*The task:* Go through the material underneath and show every line where the string "systèmes" occurs.

---------- Listed entries ----------

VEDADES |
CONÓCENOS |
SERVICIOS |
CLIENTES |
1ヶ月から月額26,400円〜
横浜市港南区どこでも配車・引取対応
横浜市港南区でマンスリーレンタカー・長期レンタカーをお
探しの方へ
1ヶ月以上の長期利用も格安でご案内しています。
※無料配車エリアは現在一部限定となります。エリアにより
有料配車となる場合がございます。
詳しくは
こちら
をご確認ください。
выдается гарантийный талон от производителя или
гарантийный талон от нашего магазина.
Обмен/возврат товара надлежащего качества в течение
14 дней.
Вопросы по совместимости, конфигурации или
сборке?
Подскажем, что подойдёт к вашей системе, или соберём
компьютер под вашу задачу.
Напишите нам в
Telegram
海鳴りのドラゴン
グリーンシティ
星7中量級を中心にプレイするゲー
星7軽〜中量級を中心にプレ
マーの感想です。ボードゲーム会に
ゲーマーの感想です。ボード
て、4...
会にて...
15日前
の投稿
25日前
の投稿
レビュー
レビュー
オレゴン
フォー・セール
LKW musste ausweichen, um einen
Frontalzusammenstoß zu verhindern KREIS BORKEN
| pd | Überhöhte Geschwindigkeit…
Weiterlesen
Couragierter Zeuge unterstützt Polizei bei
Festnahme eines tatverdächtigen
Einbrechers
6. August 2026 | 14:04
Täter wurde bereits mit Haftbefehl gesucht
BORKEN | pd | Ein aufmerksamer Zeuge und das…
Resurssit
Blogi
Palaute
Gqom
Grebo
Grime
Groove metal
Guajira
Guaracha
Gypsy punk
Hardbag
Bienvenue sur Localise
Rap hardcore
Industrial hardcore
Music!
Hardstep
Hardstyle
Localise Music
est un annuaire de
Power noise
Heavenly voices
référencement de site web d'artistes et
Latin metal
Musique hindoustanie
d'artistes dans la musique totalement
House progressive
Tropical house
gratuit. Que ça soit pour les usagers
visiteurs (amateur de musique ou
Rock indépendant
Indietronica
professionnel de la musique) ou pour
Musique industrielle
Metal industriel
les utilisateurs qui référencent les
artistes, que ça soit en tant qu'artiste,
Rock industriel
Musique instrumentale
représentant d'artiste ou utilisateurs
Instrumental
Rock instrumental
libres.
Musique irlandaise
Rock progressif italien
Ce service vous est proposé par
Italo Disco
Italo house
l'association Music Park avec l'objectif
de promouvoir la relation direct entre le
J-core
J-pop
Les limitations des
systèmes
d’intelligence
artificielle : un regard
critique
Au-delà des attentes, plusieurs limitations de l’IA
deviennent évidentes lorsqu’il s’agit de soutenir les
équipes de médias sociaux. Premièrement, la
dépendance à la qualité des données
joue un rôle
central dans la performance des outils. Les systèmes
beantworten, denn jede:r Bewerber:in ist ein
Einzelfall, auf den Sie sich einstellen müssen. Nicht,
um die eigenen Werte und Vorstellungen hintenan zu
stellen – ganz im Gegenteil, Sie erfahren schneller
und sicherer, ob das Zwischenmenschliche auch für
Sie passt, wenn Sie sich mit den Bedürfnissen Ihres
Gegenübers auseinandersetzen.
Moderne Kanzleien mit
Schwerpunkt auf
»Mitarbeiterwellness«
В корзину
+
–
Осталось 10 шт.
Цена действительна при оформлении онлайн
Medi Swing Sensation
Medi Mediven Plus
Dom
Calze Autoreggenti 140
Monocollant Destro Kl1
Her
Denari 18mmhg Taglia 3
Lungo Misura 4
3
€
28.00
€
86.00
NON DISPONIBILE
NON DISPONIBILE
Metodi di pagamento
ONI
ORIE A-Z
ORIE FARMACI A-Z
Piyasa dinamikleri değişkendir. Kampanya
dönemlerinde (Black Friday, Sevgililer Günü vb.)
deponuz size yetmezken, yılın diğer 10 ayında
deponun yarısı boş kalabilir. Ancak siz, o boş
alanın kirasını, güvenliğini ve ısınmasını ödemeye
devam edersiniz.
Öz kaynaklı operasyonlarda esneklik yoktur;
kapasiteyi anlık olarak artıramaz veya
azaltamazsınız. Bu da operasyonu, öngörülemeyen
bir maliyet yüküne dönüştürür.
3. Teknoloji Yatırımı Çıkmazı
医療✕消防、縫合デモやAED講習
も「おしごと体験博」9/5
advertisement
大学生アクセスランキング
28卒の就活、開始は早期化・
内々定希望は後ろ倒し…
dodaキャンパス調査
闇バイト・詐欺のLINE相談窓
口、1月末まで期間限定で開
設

----------

*Written answer:*
systèmes
central dans la performance des outils. Les systèmes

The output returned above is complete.